(Collected data)
---
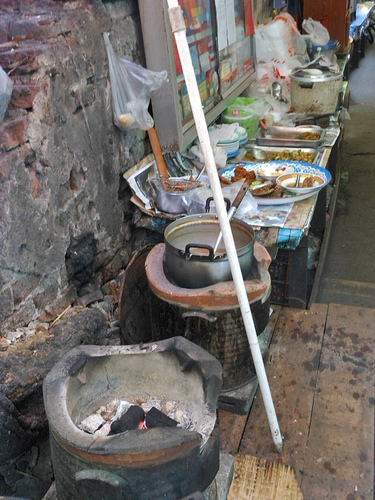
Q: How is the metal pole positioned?
A: Leaning on wall.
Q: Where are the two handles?
A: On pot.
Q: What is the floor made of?
A: Wood.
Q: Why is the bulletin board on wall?
A: To display announcements.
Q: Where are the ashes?
A: Fire pit.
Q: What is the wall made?
A: Bricks.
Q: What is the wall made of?
A: Bricks and cement.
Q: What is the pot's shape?
A: Round.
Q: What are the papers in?
A: Display case.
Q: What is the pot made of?
A: Silver.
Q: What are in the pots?
A: Food.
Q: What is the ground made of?
A: Brick.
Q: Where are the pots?
A: Out on the open.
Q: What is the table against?
A: Wall.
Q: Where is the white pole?
A: Between the pots.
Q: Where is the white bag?
A: Hanging on the wall.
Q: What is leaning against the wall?
A: White stick.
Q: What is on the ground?
A: Wood planks.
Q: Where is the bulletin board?
A: Against the wall.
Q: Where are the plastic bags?
A: Near the white pot.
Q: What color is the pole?
A: White.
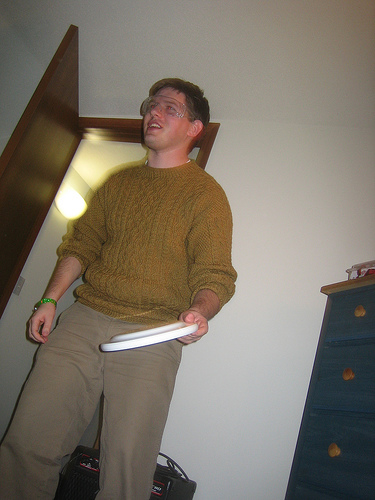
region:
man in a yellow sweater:
[34, 63, 232, 352]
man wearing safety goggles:
[119, 45, 229, 220]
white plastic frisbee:
[101, 316, 199, 360]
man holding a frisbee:
[15, 47, 224, 498]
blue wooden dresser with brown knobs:
[272, 257, 370, 497]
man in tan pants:
[41, 63, 195, 491]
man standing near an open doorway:
[53, 41, 219, 428]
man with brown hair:
[102, 65, 233, 196]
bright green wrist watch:
[25, 293, 60, 313]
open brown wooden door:
[0, 10, 104, 184]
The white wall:
[220, 406, 238, 484]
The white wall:
[226, 427, 236, 480]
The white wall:
[216, 436, 240, 494]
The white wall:
[232, 459, 245, 492]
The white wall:
[229, 448, 252, 498]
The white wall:
[210, 451, 234, 497]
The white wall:
[222, 468, 240, 498]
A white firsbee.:
[97, 320, 200, 356]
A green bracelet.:
[26, 294, 60, 311]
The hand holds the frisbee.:
[176, 306, 210, 351]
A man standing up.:
[0, 52, 242, 498]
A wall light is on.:
[55, 180, 92, 222]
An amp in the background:
[57, 442, 196, 499]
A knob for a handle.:
[322, 439, 342, 459]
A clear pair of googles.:
[135, 95, 208, 124]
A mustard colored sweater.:
[66, 153, 236, 334]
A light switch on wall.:
[9, 270, 28, 298]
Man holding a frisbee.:
[9, 39, 256, 486]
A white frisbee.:
[87, 313, 214, 354]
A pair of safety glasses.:
[129, 66, 217, 160]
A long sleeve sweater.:
[55, 149, 243, 324]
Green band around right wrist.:
[30, 286, 60, 315]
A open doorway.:
[4, 46, 208, 444]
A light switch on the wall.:
[12, 269, 28, 300]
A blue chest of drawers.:
[272, 272, 373, 498]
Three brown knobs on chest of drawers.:
[324, 298, 365, 473]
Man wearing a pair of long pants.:
[5, 68, 250, 494]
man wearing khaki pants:
[123, 437, 135, 465]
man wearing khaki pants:
[119, 443, 132, 464]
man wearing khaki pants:
[109, 427, 141, 469]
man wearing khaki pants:
[132, 442, 142, 465]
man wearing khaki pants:
[113, 426, 129, 451]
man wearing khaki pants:
[110, 444, 131, 468]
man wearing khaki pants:
[126, 468, 139, 492]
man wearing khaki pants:
[134, 460, 145, 480]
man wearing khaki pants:
[126, 451, 138, 468]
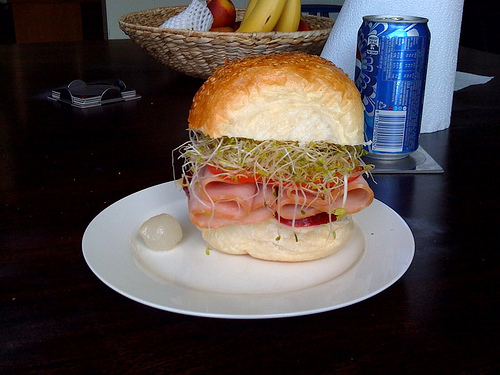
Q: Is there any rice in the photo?
A: No, there is no rice.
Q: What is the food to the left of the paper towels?
A: The food is a bun.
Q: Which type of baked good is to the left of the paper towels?
A: The food is a bun.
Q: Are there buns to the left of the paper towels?
A: Yes, there is a bun to the left of the paper towels.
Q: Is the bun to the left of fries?
A: No, the bun is to the left of the paper towels.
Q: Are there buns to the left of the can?
A: Yes, there is a bun to the left of the can.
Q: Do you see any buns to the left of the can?
A: Yes, there is a bun to the left of the can.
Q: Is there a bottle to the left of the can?
A: No, there is a bun to the left of the can.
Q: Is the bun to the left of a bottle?
A: No, the bun is to the left of a can.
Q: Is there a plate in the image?
A: Yes, there is a plate.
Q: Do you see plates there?
A: Yes, there is a plate.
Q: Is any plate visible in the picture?
A: Yes, there is a plate.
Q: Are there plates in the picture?
A: Yes, there is a plate.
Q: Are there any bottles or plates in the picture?
A: Yes, there is a plate.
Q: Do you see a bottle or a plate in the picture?
A: Yes, there is a plate.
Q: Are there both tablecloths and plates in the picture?
A: No, there is a plate but no tablecloths.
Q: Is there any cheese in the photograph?
A: No, there is no cheese.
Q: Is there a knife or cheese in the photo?
A: No, there are no cheese or knives.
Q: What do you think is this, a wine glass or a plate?
A: This is a plate.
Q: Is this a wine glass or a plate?
A: This is a plate.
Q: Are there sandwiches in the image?
A: Yes, there is a sandwich.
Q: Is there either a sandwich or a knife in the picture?
A: Yes, there is a sandwich.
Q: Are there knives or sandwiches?
A: Yes, there is a sandwich.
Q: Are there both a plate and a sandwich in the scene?
A: Yes, there are both a sandwich and a plate.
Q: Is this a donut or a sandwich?
A: This is a sandwich.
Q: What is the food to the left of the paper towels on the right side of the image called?
A: The food is a sandwich.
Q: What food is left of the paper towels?
A: The food is a sandwich.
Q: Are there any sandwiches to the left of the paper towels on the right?
A: Yes, there is a sandwich to the left of the paper towels.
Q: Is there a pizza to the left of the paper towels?
A: No, there is a sandwich to the left of the paper towels.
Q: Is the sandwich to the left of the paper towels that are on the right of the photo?
A: Yes, the sandwich is to the left of the paper towels.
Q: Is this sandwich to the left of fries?
A: No, the sandwich is to the left of the paper towels.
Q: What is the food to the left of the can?
A: The food is a sandwich.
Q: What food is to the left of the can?
A: The food is a sandwich.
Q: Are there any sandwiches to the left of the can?
A: Yes, there is a sandwich to the left of the can.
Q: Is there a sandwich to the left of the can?
A: Yes, there is a sandwich to the left of the can.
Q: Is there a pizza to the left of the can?
A: No, there is a sandwich to the left of the can.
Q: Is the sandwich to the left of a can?
A: Yes, the sandwich is to the left of a can.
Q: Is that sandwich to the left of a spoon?
A: No, the sandwich is to the left of a can.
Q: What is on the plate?
A: The sandwich is on the plate.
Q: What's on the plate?
A: The sandwich is on the plate.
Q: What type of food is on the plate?
A: The food is a sandwich.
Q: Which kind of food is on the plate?
A: The food is a sandwich.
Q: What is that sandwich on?
A: The sandwich is on the plate.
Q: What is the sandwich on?
A: The sandwich is on the plate.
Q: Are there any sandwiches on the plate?
A: Yes, there is a sandwich on the plate.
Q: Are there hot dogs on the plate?
A: No, there is a sandwich on the plate.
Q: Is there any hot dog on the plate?
A: No, there is a sandwich on the plate.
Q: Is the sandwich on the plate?
A: Yes, the sandwich is on the plate.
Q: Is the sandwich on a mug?
A: No, the sandwich is on the plate.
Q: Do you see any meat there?
A: Yes, there is meat.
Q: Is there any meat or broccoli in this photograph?
A: Yes, there is meat.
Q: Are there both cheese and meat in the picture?
A: No, there is meat but no cheese.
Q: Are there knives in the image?
A: No, there are no knives.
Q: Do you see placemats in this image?
A: No, there are no placemats.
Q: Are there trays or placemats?
A: No, there are no placemats or trays.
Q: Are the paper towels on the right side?
A: Yes, the paper towels are on the right of the image.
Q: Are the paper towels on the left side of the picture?
A: No, the paper towels are on the right of the image.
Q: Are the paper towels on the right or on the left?
A: The paper towels are on the right of the image.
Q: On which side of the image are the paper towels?
A: The paper towels are on the right of the image.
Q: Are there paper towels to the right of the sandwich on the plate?
A: Yes, there are paper towels to the right of the sandwich.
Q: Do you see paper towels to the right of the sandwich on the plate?
A: Yes, there are paper towels to the right of the sandwich.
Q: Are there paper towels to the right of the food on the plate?
A: Yes, there are paper towels to the right of the sandwich.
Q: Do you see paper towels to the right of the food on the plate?
A: Yes, there are paper towels to the right of the sandwich.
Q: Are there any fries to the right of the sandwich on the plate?
A: No, there are paper towels to the right of the sandwich.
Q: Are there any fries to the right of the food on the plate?
A: No, there are paper towels to the right of the sandwich.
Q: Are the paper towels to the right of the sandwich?
A: Yes, the paper towels are to the right of the sandwich.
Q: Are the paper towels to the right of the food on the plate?
A: Yes, the paper towels are to the right of the sandwich.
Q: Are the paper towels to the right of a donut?
A: No, the paper towels are to the right of the sandwich.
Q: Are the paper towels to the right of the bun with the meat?
A: Yes, the paper towels are to the right of the bun.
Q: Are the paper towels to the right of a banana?
A: Yes, the paper towels are to the right of a banana.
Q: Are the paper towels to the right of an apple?
A: No, the paper towels are to the right of a banana.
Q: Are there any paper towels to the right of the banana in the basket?
A: Yes, there are paper towels to the right of the banana.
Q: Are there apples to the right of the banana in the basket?
A: No, there are paper towels to the right of the banana.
---
→ **Assignment**:
Put every line from the one containing "Q: On which" through the last of the rows into a Markdown table with the columns No. and Line. Number each line, and omit any blank lines.

→ **Exercise output**:
| No. | Line |
|---|---|
| 1 | Q: On which side of the image are the paper towels? |
| 2 | A: The paper towels are on the right of the image. |
| 3 | Q: Are there paper towels to the right of the sandwich on the plate? |
| 4 | A: Yes, there are paper towels to the right of the sandwich. |
| 5 | Q: Do you see paper towels to the right of the sandwich on the plate? |
| 6 | A: Yes, there are paper towels to the right of the sandwich. |
| 7 | Q: Are there paper towels to the right of the food on the plate? |
| 8 | A: Yes, there are paper towels to the right of the sandwich. |
| 9 | Q: Do you see paper towels to the right of the food on the plate? |
| 10 | A: Yes, there are paper towels to the right of the sandwich. |
| 11 | Q: Are there any fries to the right of the sandwich on the plate? |
| 12 | A: No, there are paper towels to the right of the sandwich. |
| 13 | Q: Are there any fries to the right of the food on the plate? |
| 14 | A: No, there are paper towels to the right of the sandwich. |
| 15 | Q: Are the paper towels to the right of the sandwich? |
| 16 | A: Yes, the paper towels are to the right of the sandwich. |
| 17 | Q: Are the paper towels to the right of the food on the plate? |
| 18 | A: Yes, the paper towels are to the right of the sandwich. |
| 19 | Q: Are the paper towels to the right of a donut? |
| 20 | A: No, the paper towels are to the right of the sandwich. |
| 21 | Q: Are the paper towels to the right of the bun with the meat? |
| 22 | A: Yes, the paper towels are to the right of the bun. |
| 23 | Q: Are the paper towels to the right of a banana? |
| 24 | A: Yes, the paper towels are to the right of a banana. |
| 25 | Q: Are the paper towels to the right of an apple? |
| 26 | A: No, the paper towels are to the right of a banana. |
| 27 | Q: Are there any paper towels to the right of the banana in the basket? |
| 28 | A: Yes, there are paper towels to the right of the banana. |
| 29 | Q: Are there apples to the right of the banana in the basket? |
| 30 | A: No, there are paper towels to the right of the banana. |